Des analystes avancent que le politicien de 44 ans espérait sauver les meubles conservateurs en misant sur sa politique migratoire ainsi que sur la récente embellie économique, le Royaume-Uni étant enfin sorti de la récession au premier trimestre de 2024.

Comment le premier ministre est-il choisi ?

Le système électoral britannique ressemble à celui qui prévaut au Canada. Les Britanniques se rendront aux urnes pour choisir un député dans leur circonscription — il y en a 650 au Royaume-Uni, réparties en Angleterre, en Écosse, au pays de Galles et en Irlande du Nord. Pour ce scrutin, plus de 390 partis politiques ont été enregistrés, dont plusieurs ne sont que des candidats satiriques, dont le « comte Facedepoubelle » (Count Binface), qui se présente dans la circonscription de Rishi Sunak.

Le Royaume-Uni a un système électoral « uninominal majoritaire à un tour » comme au Canada : bref, le candidat qui obtient le plus de voix l’emporte, même s’il n’a pas la majorité.

Après le comptage des voix, le roi ou la reine demande habituellement au chef du parti qui a réussi à faire élire le plus grand nombre de députés de devenir le premier ministre et de former un gouvernement. Une formation politique a besoin de 326 sièges pour former un gouvernement majoritaire.

Quels sont les enjeux ?

Marqués par une économie qui bat de l’aile, un service national de santé miné par de longues listes d’attente, une crise du logement et une nette augmentation du coût de la vie, les Britanniques ont évidemment l’état de leur portefeuille en haut de leur liste de priorités. Alors que le chef travailliste a ramené son parti plus au centre, il promet de ne pas augmenter les impôts des citoyens et des entreprises ni la taxe de vente — une approche semblable à celle de son rival conservateur, qui promet toutefois de réduire les dépenses publiques.

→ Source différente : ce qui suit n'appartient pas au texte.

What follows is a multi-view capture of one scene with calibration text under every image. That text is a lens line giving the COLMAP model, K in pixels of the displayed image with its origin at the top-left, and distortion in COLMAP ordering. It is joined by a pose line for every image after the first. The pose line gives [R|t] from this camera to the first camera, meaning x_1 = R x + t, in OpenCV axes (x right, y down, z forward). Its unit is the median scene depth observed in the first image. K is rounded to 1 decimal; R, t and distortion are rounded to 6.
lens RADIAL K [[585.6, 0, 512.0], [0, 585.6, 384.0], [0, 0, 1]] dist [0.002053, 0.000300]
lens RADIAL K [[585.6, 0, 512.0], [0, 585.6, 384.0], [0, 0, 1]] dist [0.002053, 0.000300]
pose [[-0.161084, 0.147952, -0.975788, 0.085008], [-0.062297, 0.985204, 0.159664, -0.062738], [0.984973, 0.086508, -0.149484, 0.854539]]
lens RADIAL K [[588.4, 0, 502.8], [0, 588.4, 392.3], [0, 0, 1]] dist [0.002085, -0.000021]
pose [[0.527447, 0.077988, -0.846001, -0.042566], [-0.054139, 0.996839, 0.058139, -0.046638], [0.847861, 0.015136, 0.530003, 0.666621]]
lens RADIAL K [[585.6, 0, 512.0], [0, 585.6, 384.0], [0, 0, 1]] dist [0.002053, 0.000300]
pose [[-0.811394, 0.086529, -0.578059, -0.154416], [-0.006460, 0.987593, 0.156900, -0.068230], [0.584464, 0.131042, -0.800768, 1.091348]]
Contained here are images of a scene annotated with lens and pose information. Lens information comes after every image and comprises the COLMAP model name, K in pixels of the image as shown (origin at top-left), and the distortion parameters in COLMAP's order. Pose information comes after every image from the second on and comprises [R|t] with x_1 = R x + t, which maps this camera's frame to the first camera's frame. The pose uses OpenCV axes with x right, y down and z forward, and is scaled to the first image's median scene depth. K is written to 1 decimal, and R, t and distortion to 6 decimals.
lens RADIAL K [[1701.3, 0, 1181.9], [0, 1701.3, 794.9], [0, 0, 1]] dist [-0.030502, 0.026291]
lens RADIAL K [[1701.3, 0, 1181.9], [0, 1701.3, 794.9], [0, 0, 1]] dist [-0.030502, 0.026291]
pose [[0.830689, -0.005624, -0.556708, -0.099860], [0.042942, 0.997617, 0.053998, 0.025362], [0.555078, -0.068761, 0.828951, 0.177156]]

L’immigration préoccupe aussi les citoyens alors que les migrants continuent d’arriver sur les côtes britanniques par de petites embarcations. Rishi Sunak promet de mettre un plafond au nombre de migrants légaux et réaffirme son plan d’envoyer les demandeurs d’asile au Rwanda, un projet controversé que le Parti travailliste a promis d’abandonner s’il arrive au pouvoir, pour plutôt se concentrer à renforcer la sécurité aux frontières.